* [WORK INSTRUCTION]: From the line containing "right shoulder: (559, 703)" onward to the last line of the data below, copy each line exactly and add nothing.
------------
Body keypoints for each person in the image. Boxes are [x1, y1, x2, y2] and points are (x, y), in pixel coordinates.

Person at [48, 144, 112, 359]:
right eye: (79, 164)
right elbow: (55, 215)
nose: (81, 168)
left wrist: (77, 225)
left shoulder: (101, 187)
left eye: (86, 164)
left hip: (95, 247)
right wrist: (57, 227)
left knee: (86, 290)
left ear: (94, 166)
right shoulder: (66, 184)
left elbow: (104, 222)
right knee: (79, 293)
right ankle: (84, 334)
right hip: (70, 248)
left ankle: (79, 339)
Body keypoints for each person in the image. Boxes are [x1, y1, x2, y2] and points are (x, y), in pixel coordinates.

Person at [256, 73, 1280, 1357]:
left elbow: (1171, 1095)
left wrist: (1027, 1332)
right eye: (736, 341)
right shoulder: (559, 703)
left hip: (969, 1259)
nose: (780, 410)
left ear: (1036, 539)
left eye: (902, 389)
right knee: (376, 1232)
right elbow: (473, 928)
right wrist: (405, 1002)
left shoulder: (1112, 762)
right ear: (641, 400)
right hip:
------------
* [TASK RESPONSE]:
right shoulder: (559, 703)
left hip: (969, 1259)
nose: (780, 410)
left ear: (1036, 539)
left eye: (902, 389)
right knee: (376, 1232)
right elbow: (473, 928)
right wrist: (405, 1002)
left shoulder: (1112, 762)
right ear: (641, 400)
right hip:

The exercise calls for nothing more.